Peacestool

2016, sculpture; Bullet shells, wood, iron

Venue: Exhibition Anechoic at Magistrat, Ljubljana SI; Exhibition Venice Stage at Chaos Gallery, Venice IT; Schmiede festival, Hallein Austria; Villa Manin curated by Butik Collective; Venue Carrozeria N.o.t., Rome

Curated by Alessandra Chiericato

Text from the exhibition Anechoic

The state of no echo captures the idea of absence, the unrecognized significance of
the significant. It becomes clear that the existence of the anechoic state is based on
the search for the echo. Like the position of dictators always reveals the trace of the
fact they are caught being their own prisoners behind their absolutistic function, so
are the personal battles hidden and repressed into the layers of the collective.

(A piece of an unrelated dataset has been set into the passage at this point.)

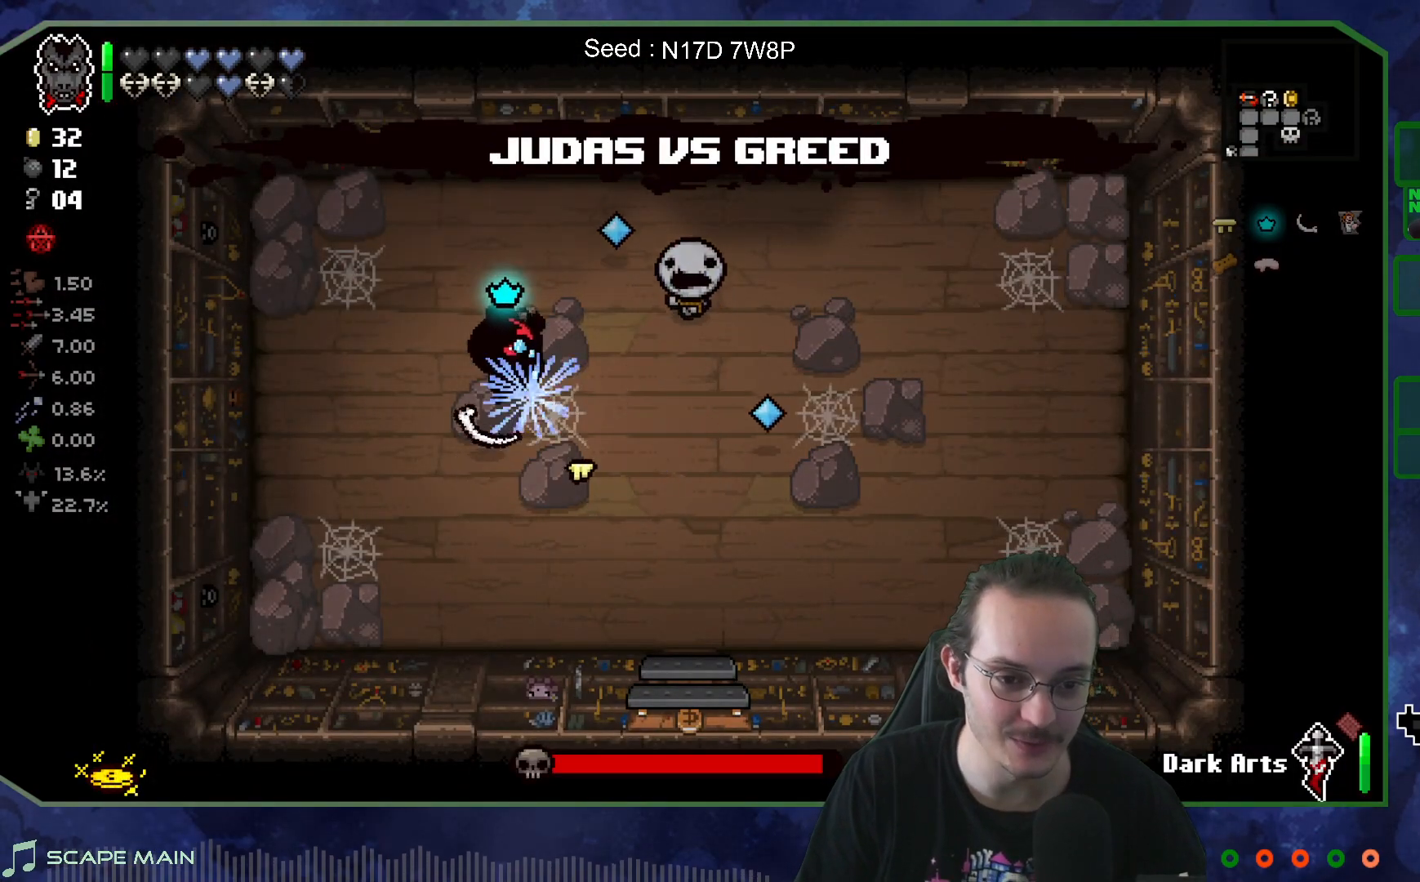
{"buttons": [], "left_stick": "right", "right_stick": "center", "events": [[67, "right_stick", "center"], [83, "left_stick", "up-right"], [333, "left_stick", "right"]]}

The position of a prisoner and a dictator seems interconnected as action and inaction, silence and echo. The authors answer the question about the existence of human
destructivity through their personal urgency and involvement which forces one to
explore what would rather remain hidden and anechoic.
The exhibition captures the works of slovenian visual artist Ana Mrovlje and the
israeli interdisciplinary artist Dan Allon. This is their second collaboration, their first
exhibition took place in Venice in 2016 as a part of the project B#side war. The
common ground of their work is the personal urgency and involvement in the war as
the reflection of relation to the personal, individualized destructivity. In her work, Ana
Mrovlje addresses the paradoxes of war and observes the state of resistence. She
questiones whether the mere persistence of existence creates resistence. Asking
herself about the battles from the static perspective reflects her work in the field of
psychoanalysis, where the social conflicts become personal in the collective
sediments in each of us. It seems like the world exists because of its basic state of
contradiction, the clash of the opposites. The opposites are draw together and what
seemed like destruction, then again becomes a latent state of equilibrium. Dan Allon
addresses the war through his video collage, filmed during his one month
performance. In 2013, Dan Allon resurrected a character he invented a decade
before as a way to cope with his military service in Israel, which opened a series of
artworks which were his primary practice in 2013-2014. The character, simply called
the dictator or the general, is a funny, incoherent and highly personal impression of a
dictator, which belongs, represents and reigns nowhere, and is based mainly on
appearance and performance of a dictator. Allon put on his uniform, and went up
there for a month, to concur the village in the act of Anschluss. In 2016, for an
exhibition at the Chaos gallery in Venice, he took that raw footage and made a video
collage and exhibited it next to the Peacestool installation by Slovenian artist Ana
Mrovlje.  This is his second cooperation with Mrovlje. In the exhibition the artists put
the visitors in the center of an artistic action, where they become the protagonists of
war in themselves which then again becomes collective in each of us.